Train Game Testing Agents by Google AI: Machine Learning-Based System for Game Developers

Google AI announced recently a machine-learning-based framework for game developers that could be used to quickly train game-testing agents. This allows human testers to concentrate on more difficult problems. The system does not require any machine learning (ML), works with many popular game genres, can train an ML Policy, and generates game actions from a single instance of a game in under an hour. Google AI also provides an open-source library showing how these techniques can be used in practice.

The most basic form for testing video games is simply playing them. It is easy to find and fix many serious bugs, such as crashes or falling out of the world. It is difficult to locate the bugs in the large state space of modern games. The developers chose to train a system that could "just run the game" at scale.

Developers could train multiple game-testing agents to test the game instead of one super-effective agent who plays the entire game from start to finish.
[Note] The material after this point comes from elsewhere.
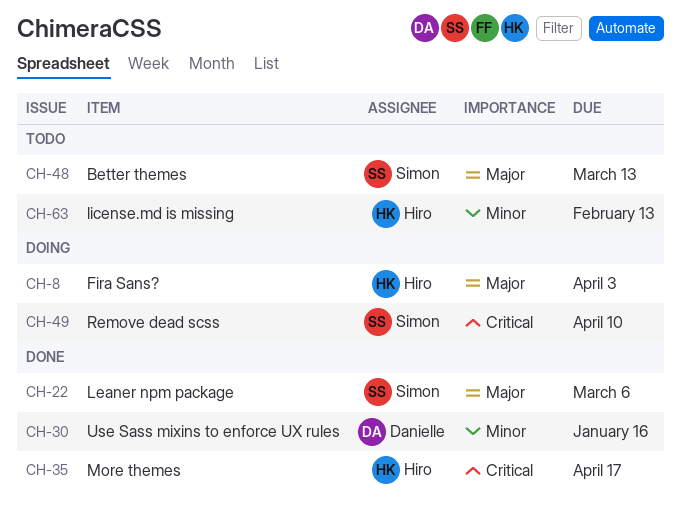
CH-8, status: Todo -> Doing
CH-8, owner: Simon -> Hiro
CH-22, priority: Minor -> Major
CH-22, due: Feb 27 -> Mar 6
This was a very effective way to do this. The "gameplay loops" are tasks that each agent can complete in a matter of minutes.

One of the biggest obstacles to machine learning in game development is bridging the gap between the data-centric worlds of ML and the simulation-centric worlds of video games. Instead of asking developers to translate the game state directly into custom, low-level ML features (which would be too time-consuming) or attempting to learn from raw pixels (which would require too much data to train), the proposed solution gives developers an efficient, game-developer-friendly API that lets them describe their game in terms of the core state that a player perceives and the semantic actions that they can take. This information is represented using concepts game developers know well, including entities, raycasts and 3D locations and rotations. Buttons and joysticks are also available.
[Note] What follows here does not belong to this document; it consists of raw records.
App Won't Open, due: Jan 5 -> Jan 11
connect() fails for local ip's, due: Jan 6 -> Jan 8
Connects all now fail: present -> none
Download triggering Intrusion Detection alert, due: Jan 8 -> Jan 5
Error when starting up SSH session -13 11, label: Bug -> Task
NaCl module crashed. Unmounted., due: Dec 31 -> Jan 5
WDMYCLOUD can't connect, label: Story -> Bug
Read Blog: Game Designers to Stop Making These 8 Common Horse Mistakes

This semantic API allows the system to adapt to the game being developed. It is easy to use. Because it influences the choice of network architecture, the game developer's particular combination of API building blocks has an impact on the gaming scenario. For example, raycasts can be used to monitor the environment of an agent that is probing it with raycasts. This is similar to how autonomous vehicles use LIDAR to analyze their environment.
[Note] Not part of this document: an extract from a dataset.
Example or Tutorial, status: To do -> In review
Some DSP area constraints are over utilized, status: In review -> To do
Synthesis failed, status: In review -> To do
This API can be used to emulate many popular control schemes in games. These include first-person shooters and third-person shooters with camera relative controls, racing games, and twin-stick shooters. Because 3D movement and targeting are a key part of games, networks are made to be simple. This is achieved by the technology analyzing the game's control scheme, creating neural network layers that specialize in processing the game's actions and observations. The AI-controlled gaming entity can see the locations and rotations in real objects and translate them into distances and directions. This transforms learning into a more efficient and generalized network.

After creating a neural network architecture, it is necessary to train the network to play the game using the appropriate learning algorithm.

Get a Free Estimation or Talk to Our Business Manager

Imitation Learning (IL) is a tool that teaches ML policies through watching professionals play it. It works well in this case. Unlike RL, where agents must create a policy by themselves, IL replicates human expert behavior. Game developers and testers can quickly show how to play their games because they are experts in their field. The DAgger algorithm inspires an IL approach. This approach allows the system to take advantage of interactivity, video games' most captivating quality.

The system combines a high-level semantic API and a DAgger-inspired interactive learning flow to create machine learning policies that can be used for videogame testing across all genres. Google AI released an open-source library as a working example. It is possible to train agents for test applications in less than an hour using a single machine that has no prior knowledge of machine learning. This research should encourage the development of machine-learning approaches that can be used in real-world game production.